Believe it or not, there are aspects of the Timeless Child concept that I do like, and think could have had potential if things had been reworked a certain way. The idea of the Timeless Child itself, of an abused child, taken advantage of and experimented upon which allowed the Time Lords to gain their power and build their legacy is very compelling, I just don’t like that it’s the Doctor. It becomes much more interesting if it isn’t the Doctor. With the power of regeneration being all due to an abused child she could have grappled with the dilemma if she is going to choose to regenerate the next time she dies. Does any Time Lord deserve this power considering where it came from and is she complicit in the child’s suffering? You have some fundamental moral struggles for the Doctor and impactful decisions for her to make that infringe upon her life. A confrontation with the Doctor and the child would be interesting. The Timeless Child story has echoes of British Imperialism and the way others suffered all for the growth and power of the British Empire. You could push those themes to the forefront.

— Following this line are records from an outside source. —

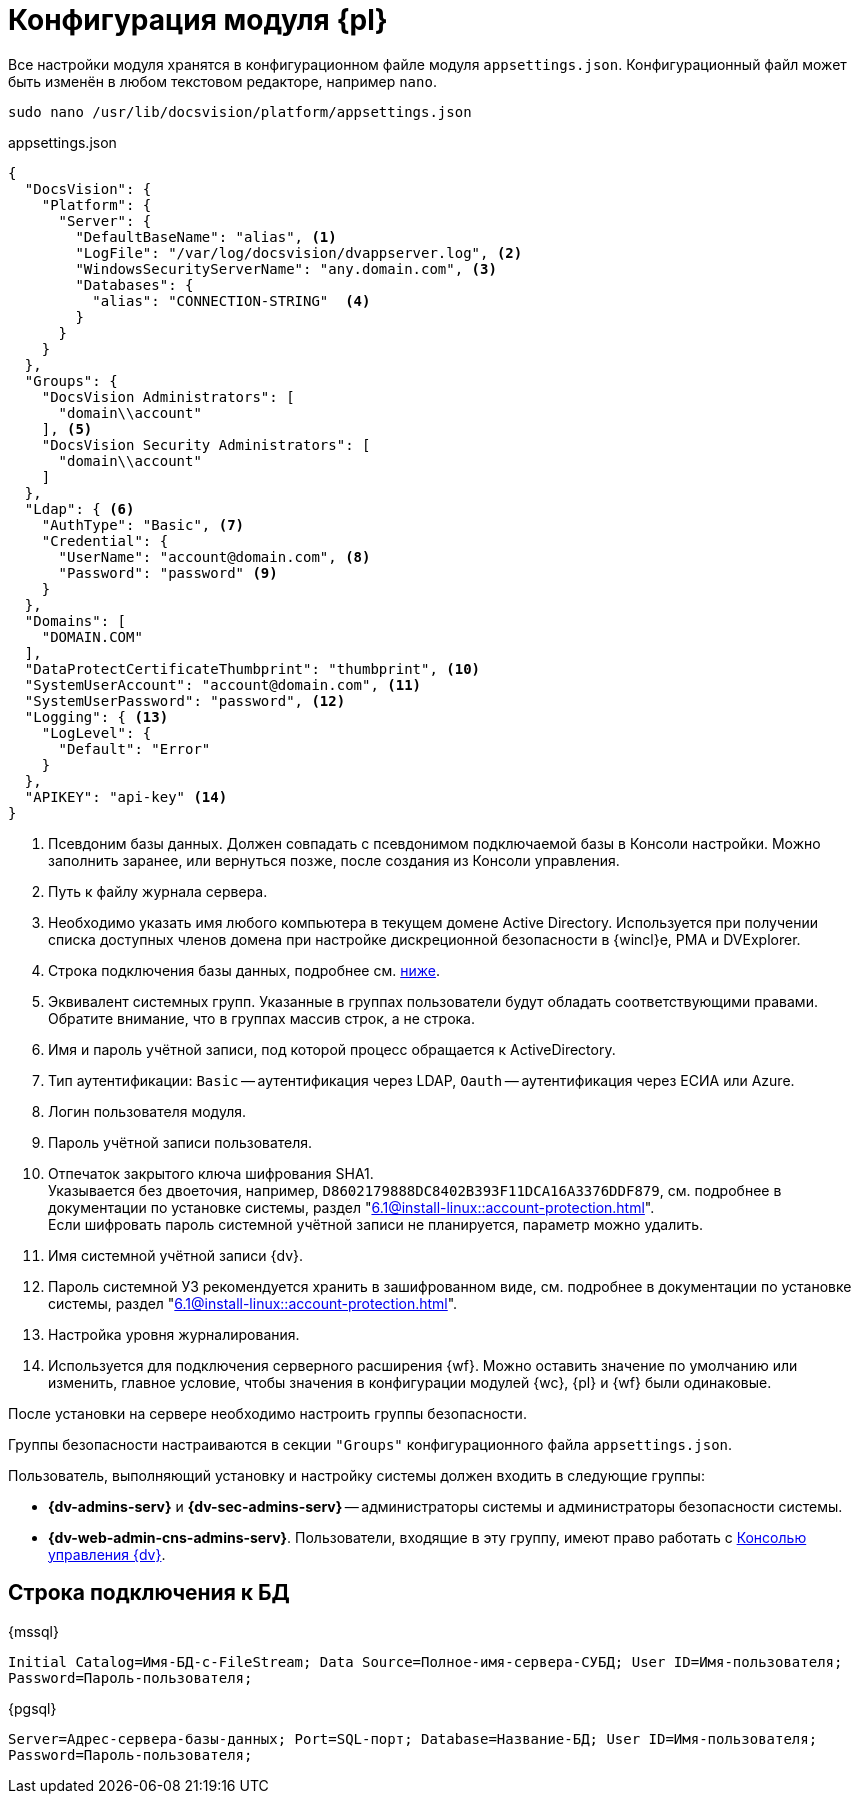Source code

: = Конфигурация модуля {pl}

Все настройки модуля хранятся в конфигурационном файле модуля `appsettings.json`. Конфигурационный файл может быть изменён в любом текстовом редакторе, например `nano`.

[source,bash]
----
sudo nano /usr/lib/docsvision/platform/appsettings.json
----

.appsettings.json
[source,json]
----
{
  "DocsVision": {
    "Platform": {
      "Server": {
        "DefaultBaseName": "alias", <.>
        "LogFile": "/var/log/docsvision/dvappserver.log", <.>
        "WindowsSecurityServerName": "any.domain.com", <.>
        "Databases": {
          "alias": "CONNECTION-STRING"  <.>
        }
      }
    }
  },
  "Groups": {
    "DocsVision Administrators": [
      "domain\\account"
    ], <.>
    "DocsVision Security Administrators": [
      "domain\\account"
    ]
  },
  "Ldap": { <.>
    "AuthType": "Basic", <.>
    "Credential": {
      "UserName": "account@domain.com", <.>
      "Password": "password" <.>
    }
  },
  "Domains": [
    "DOMAIN.COM"
  ],
  "DataProtectCertificateThumbprint": "thumbprint", <.>
  "SystemUserAccount": "account@domain.com", <.>
  "SystemUserPassword": "password", <.>
  "Logging": { <.>
    "LogLevel": {
      "Default": "Error"
    }
  },
  "APIKEY": "api-key" <.>
}
----
<.> Псевдоним базы данных. Должен совпадать с псевдонимом подключаемой базы в Консоли настройки. Можно заполнить заранее, или вернуться позже, после создания из Консоли управления.
<.> Путь к файлу журнала сервера.
<.> Необходимо указать имя любого компьютера в текущем домене Active Directory. Используется при получении списка доступных членов домена при настройке дискреционной безопасности в {wincl}е, РМА и DVExplorer.
<.> Строка подключения базы данных, подробнее см. <<connection-string,ниже>>.
+
<.> Эквивалент системных групп. Указанные в группах пользователи будут обладать соответствующими правами. Обратите внимание, что в группах массив строк, а не строка.
<.> Имя и пароль учётной записи, под которой процесс обращается к ActiveDirectory.
<.> Тип аутентификации: `Basic` -- аутентификация через LDAP, `Oauth` -- аутентификация через ЕСИА или Azure.
<.> Логин пользователя модуля.
<.> Пароль учётной записи пользователя.
<.> Отпечаток закрытого ключа шифрования SHA1. +
Указывается без двоеточия, например, `D8602179888DC8402B393F11DCA16A3376DDF879`, см. подробнее в документации по установке системы, раздел "xref:6.1@install-linux::account-protection.adoc[]". +
Если шифровать пароль системной учётной записи не планируется, параметр можно удалить.
<.> Имя системной учётной записи {dv}.
<.> Пароль системной УЗ рекомендуется хранить в зашифрованном виде, см. подробнее в документации по установке системы, раздел "xref:6.1@install-linux::account-protection.adoc[]".
<.> Настройка уровня журналирования.
<.> Используется для подключения серверного расширения {wf}. Можно оставить значение по умолчанию или изменить, главное условие, чтобы значения в конфигурации модулей {wc}, {pl} и {wf} были одинаковые.

После установки на сервере необходимо настроить группы безопасности.

Группы безопасности настраиваются в секции `"Groups"` конфигурационного файла `appsettings.json`.

.Пользователь, выполняющий установку и настройку системы должен входить в следующие группы:
* *{dv-admins-serv}* и *{dv-sec-admins-serv}* -- администраторы системы и администраторы безопасности системы.
* *{dv-web-admin-cns-admins-serv}*. Пользователи, входящие в эту группу, имеют право работать с xref:6.1@mgmtconsole:admin:install.adoc[Консолью управления {dv}].

[#connection-string]
== Строка подключения к БД

.{mssql}
****
`Initial Catalog=Имя-БД-с-FileStream; Data Source=Полное-имя-сервера-СУБД; User ID=Имя-пользователя; Password=Пароль-пользователя;`
****

{pgsql}
****
`Server=Адрес-сервера-базы-данных; Port=SQL-порт; Database=Название-БД; User ID=Имя-пользователя; Password=Пароль-пользователя;`
****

Another observation I have is whilst the idea of the Doctor being the Timeless Child is bad, the idea of Pre Hartnell-Doctors I do think has potential. I just don’t think that part was executed well, or much was done with it. Let’s say that the version of the Doctor before they had their memories removed and before they were reverted to a child was an evil perpetrator and part of Division as this villainous and cruel organisation. You could have a story with the Doctor questioning the nature of who they were whilst they were part of Division and must come to terms with the murderous, cruel, oppressive, and violent acts they committed to push the British Imperialism allegory. You could have the Doctor meet the planets, civilisations, and people she harmed, meet her past victims. It would be thought-provoking to see the Doctor question if she is the person she thought she was. If she is truly responsible for these dark deeds or if it’s another life, she has no connection to, does she need to hold the guilt of what she did during that time? That’s a storyline with a lot of potential and moral gravity.


The sad truth is we didn’t get any answers out of the Timeless Child storyline. The Doctor got hold of the memories hidden inside a fob watch and she hid them deep in the Tardis and refused to look at them. I get why they did this but from a story structure perspective, this is simply a terrible conclusion. This is told in the form of a mystery box, it gives you teases, and revelations and strings you along with promising answers to the many questions you have. To resolve that with simply no answers is deeply unsatisfying.


I know Chris Chibnall intended to simply make the Doctor mysterious again and broaden the Doctor Who universe where you can have as many Doctors as you want. However, if he was going to do that then Chris Chibnall shouldn’t have structured the whole thing as a mystery box. Chris Chibnall massively shook up the Doctor Who universe and did nothing with it which makes it feel to me just totally pointless. This was a massive change to the series which was in my eyes a terrible idea which lost the appeal of the character, made the audience expect answers and gave them nothing. Even the ending of Flux leaves the audience expecting more from the storyline, but the Power of the Doctor gives you nothing and leaves the plot thread hanging there forever. It’s guaranteed that future showrunners and writers will have their own ways of trying to make the Doctor mysterious again. I just hope they look forward and find new ways of doing it with new concepts and creations rather than looking into the backstory of who the Doctor is and trying to rewrite and change the character’s origin and fundamentals which feels unnecessary and a terrible idea.